Error: Parse error on line 145:
...}\text{Neutron + }&\!\left\{\enspace
---------------------^
Expecting 'ENDMATH1', got 'COLSEP'
.....

I don’t know TeX, so this is kind of a mystery to me. I search for the quoted line and have a look. I find some code surrounded by \begin{align} and \end{align}. I turn to the interwebs and find some examples where it says \begin{aligned} and \end{aligned}, so I try just grep/changing it across the files and, sure enough, it processes further. Which is right? Who knows - let's move on...

I find a similar error like...

Error: Parse error on line 759:
...xt{ rads. } \; \textit{Answer}\]</asi
-----------------------^
Expecting '{', got 'TEXTARG'

Once again on the interwebs I find some code like Textit{...} (uppercase T) - so, I try that. Sure enough, it works fine. Or wait... Does it? No, it just leaves that code untransformed now.

But… Now we have MathML! At least in some chapters!

With a little more looking, I find that this is a primary sort of TeX thing, it's just a quirk of TeXZilla, and I turn those those textit{...} into mathit{...} and now we're good. Finally. Burned some time on that, but not too bad.

I encounter two other problems along the way: First, escaping. The source contains ampersand escapes for a few Unicode characters which aren't a problem when you're accessing it from body.innerText or something maybe, but are a problem here. Still, it takes only a couple of minutes more to replace them with their actual Unicode counterparts: &phi;φ, &lambda; ⇒ Λ, &&times; ⇒ ×).

When I’m done I can send that to a file, something like this…

>cat chapter3.html | node "../../texzilla/node_modules/texzilla/TeXZilla.js" streamfilter > output.html

And then just open it in a browser.

There are some differences. MathJax adds a margin to math that's on its own line (block) that isn't there natively. The math formulas that are ‘tabular’ aren't aligning their text (the =), and the font is maybe a little small. After a little fooling around, I add this snip to the stylesheet:

math[display="block" i] {
  margin: 1rem 0;
}

math {
    font-size: 1rem;
}

mfrac {
    padding-inline-start: 0.275rem;
    padding-inline-end: 0.275rem;
}

mtd {
  text-align: left;
}

And the last problem I hit? An error in the actual inline TeX in the source, I think, where it was missing a $. MathJax simply left that un-transformed, just like my previous example because it lacked the closing $, but TeXZilla was all errory about it. I sent a pull request, and I guess we'll see.

And like… that's it.

All in all, the processing time here including learning the tools and figuring out the quirks in a language I'm unfamiliar with is maybe half a day - but that's scattered across short bits of free time here and there.
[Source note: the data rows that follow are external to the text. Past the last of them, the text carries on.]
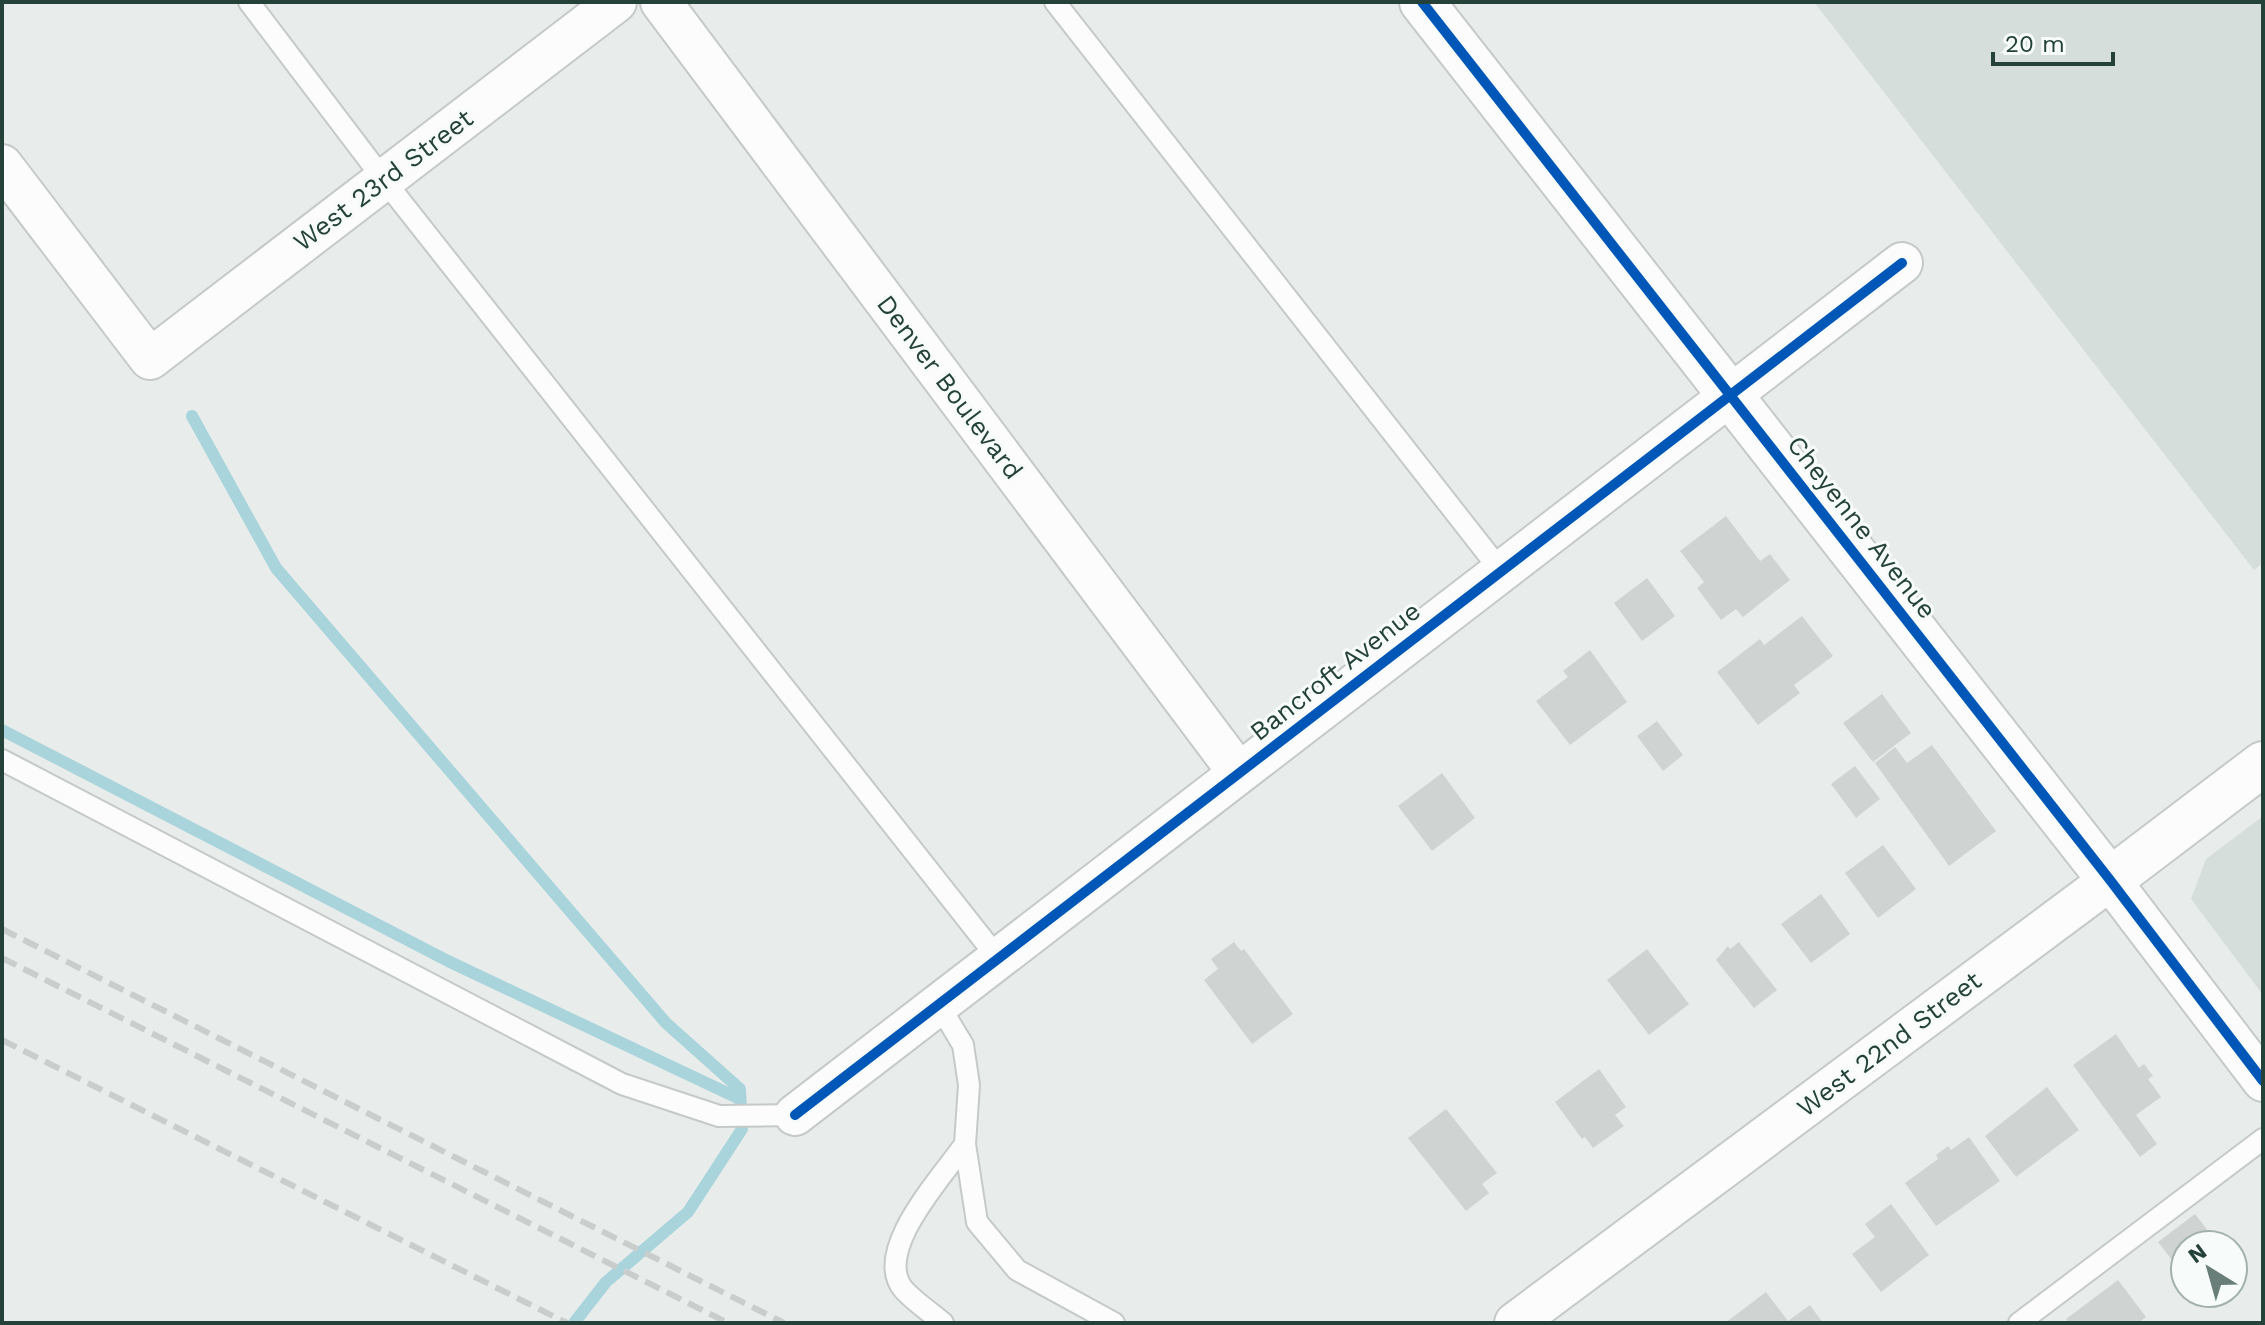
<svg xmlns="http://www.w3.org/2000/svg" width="2265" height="1325" font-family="'Work Sans',sans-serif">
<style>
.built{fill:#d6dedb}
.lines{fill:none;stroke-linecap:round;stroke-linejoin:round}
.stream{stroke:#a9d4db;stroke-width:12}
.building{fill:#cfd4d2}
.service-casing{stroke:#c5cac8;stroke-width:24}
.minor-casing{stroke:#c5cac8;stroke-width:44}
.tertiary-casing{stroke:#c5cac8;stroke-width:48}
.service{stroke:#fcfcfc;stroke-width:20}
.minor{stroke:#fcfcfc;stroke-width:40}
.tertiary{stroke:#fcfcfc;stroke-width:44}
.rail{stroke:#c9cdcc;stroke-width:6;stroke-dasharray:16 8;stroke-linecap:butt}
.cycleway-casing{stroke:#f7fbf9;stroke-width:15}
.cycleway{stroke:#0057b8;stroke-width:10}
.labels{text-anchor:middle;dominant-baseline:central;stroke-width:6;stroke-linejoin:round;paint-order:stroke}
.street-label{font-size:26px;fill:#24423a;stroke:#f7fbf9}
</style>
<rect width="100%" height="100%" fill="#e8edeb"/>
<path class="built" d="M1814,2H2263V563L2254,570Z
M2263,816V995L2191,899L2206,859Z"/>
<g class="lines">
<path class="stream" d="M192,416L276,568L666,1023L740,1089L742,1129L688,1212L606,1282L574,1323
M2,730L448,961L740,1099"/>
</g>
<path class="building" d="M1726,516L1760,561L1770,554L1790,580L1743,617L1736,609L1721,620L1697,588L1704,582L1680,551Z
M1647,578L1675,616L1642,641L1614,603Z
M1802,616L1833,656L1794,685L1800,693L1758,725L1717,672L1760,639L1764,645Z
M1590,650L1627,702L1570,745L1536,701L1568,677L1563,671Z
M1882,694L1911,733L1873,762L1843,723Z
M1657,721L1683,755L1663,771L1637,736Z
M1932,745L1996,831L1949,866L1875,763L1895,747L1907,763Z
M1855,766L1880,799L1856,818L1831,784Z
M1442,773L1475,818L1432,851L1398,806Z
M1883,845L1916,889L1878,918L1845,873Z
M1821,894L1850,934L1811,963L1781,924Z
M1234,942L1241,951L1244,949L1293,1014L1252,1044L1204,980L1218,969L1211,959Z
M1739,942L1777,990L1754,1008L1716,960L1728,946L1730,949Z
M1647,949L1689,1004L1649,1035L1607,980Z
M2116,1034L2139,1068L2144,1064L2153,1076L2148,1079L2161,1097L2136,1115L2157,1144L2140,1157L2073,1065Z
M1599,1069L1626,1107L1615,1115L1624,1126L1593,1148L1585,1137L1582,1139L1555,1102Z
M2047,1087L2079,1130L2016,1177L1985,1136Z
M1446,1109L1497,1173L1482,1184L1489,1193L1466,1211L1408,1138Z
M1969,1137L2000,1181L1936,1226L1905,1183L1938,1159L1936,1155L1948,1146L1951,1150Z
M1891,1204L1929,1255L1881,1292L1852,1254L1875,1237L1865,1224Z
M2195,1214L2215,1240L2208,1245H2185V1263L2178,1268L2158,1242Z
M2118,1280L2146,1317L2138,1323H2069L2066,1319Z
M1766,1292L1788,1321L1810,1305L1823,1323H1725Z"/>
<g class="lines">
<g class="service-casing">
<path id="service" d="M249,2L384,180L997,957
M1055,2L1501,571
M2,760L622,1084L719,1116L795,1115
M939,1005L963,1045L969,1085L965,1144L977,1222L1017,1270L1114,1323
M943,1323C930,1312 915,1302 904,1290C871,1252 943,1176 965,1144
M2019,1323L2263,1139"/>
</g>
<g class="minor-casing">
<path id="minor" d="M661,2L1238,772
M2,165L150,359L616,2
M795,1115L1902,263
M1515,1323L2110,880L2263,1081"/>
</g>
<g class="tertiary-casing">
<path id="tertiary" d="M1422,2L2110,880L2263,764"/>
</g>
<use href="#service" class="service"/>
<use href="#minor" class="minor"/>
<use href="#tertiary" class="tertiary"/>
<path class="rail" d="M2,929L784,1323
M2,958L728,1323
M2,1040L567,1323"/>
<g class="cycleway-casing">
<path id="cycleway" d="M1422,2L2110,880L2263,1081
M795,1115L1902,263"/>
</g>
<use href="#cycleway" class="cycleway"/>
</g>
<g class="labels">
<g class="street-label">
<text transform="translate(383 180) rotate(-37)">West 23rd Street</text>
<text transform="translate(950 387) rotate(53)">Denver Boulevard</text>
<text transform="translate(1862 527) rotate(52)">Cheyenne Avenue</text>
<text transform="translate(1335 671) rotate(-38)">Bancroft Avenue</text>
<text transform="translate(1889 1044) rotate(-37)">West 22nd Street</text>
</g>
</g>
<rect width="2265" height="1325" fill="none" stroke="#24423a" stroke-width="8"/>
<g transform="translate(2209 1269) rotate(323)"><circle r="38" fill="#f7fbf9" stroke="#a3b1ad" stroke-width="2"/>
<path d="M0-6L14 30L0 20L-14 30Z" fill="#697e78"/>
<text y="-12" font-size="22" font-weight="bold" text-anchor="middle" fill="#24423a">N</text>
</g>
<path d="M1993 52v12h120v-12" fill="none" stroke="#24423a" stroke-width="4"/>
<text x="2005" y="52" font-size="24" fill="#24423a" stroke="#f7fbf9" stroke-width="6" paint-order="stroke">20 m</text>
</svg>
Is it done? Is it good enough? It definitely needs some proofing to see what I've missed (I'm sure there's some!), and good scrutiny generally, but... It looks pretty good at first glance, right (below)?

Native MathML on the left, MathJax on the right

You can browse it at:

https://bkardell.com/effects-of-nuclear-math/html/.

And, send me an issue if you find anything that should be improved before I eventually send a pull request, or you see something that looks bad enough that you wouldn't switch to native MathML for this.

But, all in all: I feel like you can make pretty good use of native MathML at this point.